What is an Interaction Model?
An Interaction Model is a lightweight, task-specific model that runs alongside an AI agent and learns the expected behaviour of a particular process. It builds a compact representation of what normal looks like — the typical sequence of inputs, outputs, and transitions for your specific workflow — and measures "surprise" when the actual output deviates from prediction. That surprise score is the uncertainty signal that feeds our decision rule.
The name is deliberate. We avoid the term "world model" because the Interaction Model is far smaller and more focused than the concept implies: it doesn't model the world, only the narrow operational context of one specific process. That scope is a feature — it makes it fast, cheap to maintain, and calibratable from realistic production data volumes rather than requiring massive pre-training.
Can the system work with the AI tools and cloud providers we already use?

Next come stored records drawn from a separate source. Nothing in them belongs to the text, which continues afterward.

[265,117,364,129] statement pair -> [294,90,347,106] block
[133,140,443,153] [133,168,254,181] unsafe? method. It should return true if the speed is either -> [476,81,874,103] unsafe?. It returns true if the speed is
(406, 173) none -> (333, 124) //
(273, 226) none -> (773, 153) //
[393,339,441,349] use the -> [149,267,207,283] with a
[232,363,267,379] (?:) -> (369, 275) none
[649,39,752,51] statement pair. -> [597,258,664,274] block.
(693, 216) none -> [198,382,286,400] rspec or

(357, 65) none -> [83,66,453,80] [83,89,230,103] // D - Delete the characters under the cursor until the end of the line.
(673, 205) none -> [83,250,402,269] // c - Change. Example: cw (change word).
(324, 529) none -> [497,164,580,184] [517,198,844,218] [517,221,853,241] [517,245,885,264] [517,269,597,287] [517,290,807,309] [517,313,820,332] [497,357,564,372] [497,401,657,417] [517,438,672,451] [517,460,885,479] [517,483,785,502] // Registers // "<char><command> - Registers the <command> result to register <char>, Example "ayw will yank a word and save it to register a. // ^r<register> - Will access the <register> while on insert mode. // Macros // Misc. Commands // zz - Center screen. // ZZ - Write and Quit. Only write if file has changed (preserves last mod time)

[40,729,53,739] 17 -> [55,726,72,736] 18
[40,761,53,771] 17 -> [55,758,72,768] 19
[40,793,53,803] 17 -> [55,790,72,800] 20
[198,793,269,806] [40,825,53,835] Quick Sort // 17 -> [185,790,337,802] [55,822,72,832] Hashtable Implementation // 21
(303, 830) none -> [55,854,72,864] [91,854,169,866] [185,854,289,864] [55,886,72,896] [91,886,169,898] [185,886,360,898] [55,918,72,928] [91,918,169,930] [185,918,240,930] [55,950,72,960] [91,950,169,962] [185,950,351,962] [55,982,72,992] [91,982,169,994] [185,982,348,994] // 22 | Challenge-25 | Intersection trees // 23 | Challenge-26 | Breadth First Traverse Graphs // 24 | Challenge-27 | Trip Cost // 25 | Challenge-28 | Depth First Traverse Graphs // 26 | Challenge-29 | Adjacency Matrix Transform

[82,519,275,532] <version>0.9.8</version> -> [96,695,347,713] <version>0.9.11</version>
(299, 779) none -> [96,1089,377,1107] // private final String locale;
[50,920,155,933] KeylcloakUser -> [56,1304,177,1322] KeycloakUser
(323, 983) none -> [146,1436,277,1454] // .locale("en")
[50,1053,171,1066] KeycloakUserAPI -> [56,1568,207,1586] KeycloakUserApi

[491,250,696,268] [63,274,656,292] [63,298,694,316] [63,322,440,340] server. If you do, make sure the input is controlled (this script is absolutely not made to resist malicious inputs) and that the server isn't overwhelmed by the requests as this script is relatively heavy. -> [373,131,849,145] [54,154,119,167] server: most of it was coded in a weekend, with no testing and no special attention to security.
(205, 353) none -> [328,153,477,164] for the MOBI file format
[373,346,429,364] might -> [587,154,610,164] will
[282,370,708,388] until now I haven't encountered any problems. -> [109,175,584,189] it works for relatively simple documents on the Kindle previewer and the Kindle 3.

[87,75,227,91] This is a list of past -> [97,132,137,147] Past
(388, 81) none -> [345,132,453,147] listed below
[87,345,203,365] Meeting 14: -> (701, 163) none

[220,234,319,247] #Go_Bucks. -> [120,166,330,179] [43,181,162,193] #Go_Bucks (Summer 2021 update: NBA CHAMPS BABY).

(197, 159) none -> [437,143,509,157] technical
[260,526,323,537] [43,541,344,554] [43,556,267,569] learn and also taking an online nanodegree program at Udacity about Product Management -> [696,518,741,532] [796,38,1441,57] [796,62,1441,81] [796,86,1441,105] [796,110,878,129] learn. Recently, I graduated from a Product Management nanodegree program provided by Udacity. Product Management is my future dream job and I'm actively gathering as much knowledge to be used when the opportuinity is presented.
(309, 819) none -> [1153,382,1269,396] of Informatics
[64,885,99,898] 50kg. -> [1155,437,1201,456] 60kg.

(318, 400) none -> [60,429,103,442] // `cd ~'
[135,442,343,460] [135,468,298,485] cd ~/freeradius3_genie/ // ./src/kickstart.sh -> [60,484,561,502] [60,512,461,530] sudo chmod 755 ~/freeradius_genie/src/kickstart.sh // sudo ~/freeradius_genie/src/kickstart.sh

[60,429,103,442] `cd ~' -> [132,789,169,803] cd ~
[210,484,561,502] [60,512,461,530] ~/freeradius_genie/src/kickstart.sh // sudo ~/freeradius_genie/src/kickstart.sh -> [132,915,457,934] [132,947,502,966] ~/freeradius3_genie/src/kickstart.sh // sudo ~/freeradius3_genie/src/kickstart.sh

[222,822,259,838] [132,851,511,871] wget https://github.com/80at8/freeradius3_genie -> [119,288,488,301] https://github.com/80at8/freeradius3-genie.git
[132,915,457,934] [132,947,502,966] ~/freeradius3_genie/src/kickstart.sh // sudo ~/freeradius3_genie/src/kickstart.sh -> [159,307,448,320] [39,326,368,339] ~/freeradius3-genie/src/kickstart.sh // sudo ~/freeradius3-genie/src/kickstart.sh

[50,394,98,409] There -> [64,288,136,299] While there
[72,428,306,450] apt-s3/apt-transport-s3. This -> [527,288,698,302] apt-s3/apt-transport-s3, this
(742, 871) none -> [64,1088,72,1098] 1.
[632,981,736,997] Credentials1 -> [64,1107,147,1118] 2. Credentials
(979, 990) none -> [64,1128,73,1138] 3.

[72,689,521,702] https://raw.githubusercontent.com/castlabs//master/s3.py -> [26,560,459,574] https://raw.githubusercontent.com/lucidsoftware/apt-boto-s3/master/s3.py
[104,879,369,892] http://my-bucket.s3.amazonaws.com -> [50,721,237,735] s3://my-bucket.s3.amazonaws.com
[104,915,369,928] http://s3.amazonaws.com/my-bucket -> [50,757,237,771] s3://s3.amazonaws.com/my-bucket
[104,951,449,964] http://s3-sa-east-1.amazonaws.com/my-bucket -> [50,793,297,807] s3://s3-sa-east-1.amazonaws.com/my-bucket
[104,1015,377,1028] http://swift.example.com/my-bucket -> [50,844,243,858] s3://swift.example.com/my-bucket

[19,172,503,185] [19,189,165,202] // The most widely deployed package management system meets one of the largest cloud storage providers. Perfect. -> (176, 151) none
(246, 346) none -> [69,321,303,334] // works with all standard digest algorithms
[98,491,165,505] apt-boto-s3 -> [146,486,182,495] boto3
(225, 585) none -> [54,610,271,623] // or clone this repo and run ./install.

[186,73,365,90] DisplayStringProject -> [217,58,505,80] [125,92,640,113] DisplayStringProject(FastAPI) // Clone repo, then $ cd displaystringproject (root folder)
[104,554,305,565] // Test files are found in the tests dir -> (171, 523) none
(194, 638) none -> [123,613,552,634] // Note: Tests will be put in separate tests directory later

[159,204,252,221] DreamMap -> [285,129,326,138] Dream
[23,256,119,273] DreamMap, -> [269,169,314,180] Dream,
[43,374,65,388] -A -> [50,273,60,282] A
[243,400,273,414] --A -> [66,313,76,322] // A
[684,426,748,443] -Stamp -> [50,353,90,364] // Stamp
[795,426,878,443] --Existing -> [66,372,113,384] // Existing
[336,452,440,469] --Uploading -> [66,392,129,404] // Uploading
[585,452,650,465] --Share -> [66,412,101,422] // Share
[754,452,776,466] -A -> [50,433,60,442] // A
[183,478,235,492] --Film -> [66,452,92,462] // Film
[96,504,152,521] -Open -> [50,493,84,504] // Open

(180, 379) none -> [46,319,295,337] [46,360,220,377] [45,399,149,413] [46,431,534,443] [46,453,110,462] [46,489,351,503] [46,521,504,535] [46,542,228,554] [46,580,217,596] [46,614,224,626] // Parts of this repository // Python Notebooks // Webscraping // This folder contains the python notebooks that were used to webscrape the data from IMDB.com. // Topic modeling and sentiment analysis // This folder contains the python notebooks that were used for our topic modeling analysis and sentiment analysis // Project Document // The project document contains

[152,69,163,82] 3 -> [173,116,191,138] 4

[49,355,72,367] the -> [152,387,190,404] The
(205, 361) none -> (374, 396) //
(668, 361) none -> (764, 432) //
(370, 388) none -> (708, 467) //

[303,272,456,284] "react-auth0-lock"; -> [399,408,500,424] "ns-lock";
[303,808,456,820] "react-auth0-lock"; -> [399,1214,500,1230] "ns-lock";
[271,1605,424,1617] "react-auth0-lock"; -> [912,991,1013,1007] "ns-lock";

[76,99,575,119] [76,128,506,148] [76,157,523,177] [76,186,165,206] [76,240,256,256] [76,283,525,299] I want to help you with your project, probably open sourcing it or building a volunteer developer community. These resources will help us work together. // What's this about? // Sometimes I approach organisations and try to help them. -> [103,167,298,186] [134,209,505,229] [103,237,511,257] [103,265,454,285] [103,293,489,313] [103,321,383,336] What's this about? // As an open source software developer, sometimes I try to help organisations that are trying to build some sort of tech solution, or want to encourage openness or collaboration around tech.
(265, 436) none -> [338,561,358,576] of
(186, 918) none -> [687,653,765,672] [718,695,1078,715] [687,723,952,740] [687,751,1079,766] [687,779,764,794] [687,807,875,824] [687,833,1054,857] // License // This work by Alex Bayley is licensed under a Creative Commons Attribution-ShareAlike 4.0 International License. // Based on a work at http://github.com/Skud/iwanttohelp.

Yes. The Gradient Disco methodology is model-agnostic, optimiser-agnostic, and runtime-agnostic by design. The three optimisation tracks (prompt tuning, fine-tuning, reinforcement learning) work across model families — frontier APIs, open-source models, or your own checkpoints. The uncertainty and decision layers sit on top of whatever inference setup you have.
For infrastructure, we work with on-premise deployments, private cloud, public cloud (AWS, GCP, Azure), and hybrid setups. The key architectural choice is that all outputs — tuned prompts, fine-tuned checkpoints, RL policies, Interaction Models, evaluation pipelines — live in your artifact registry, not ours. When a vendor changes their model, raises prices, or shuts down, your AI capital is unaffected.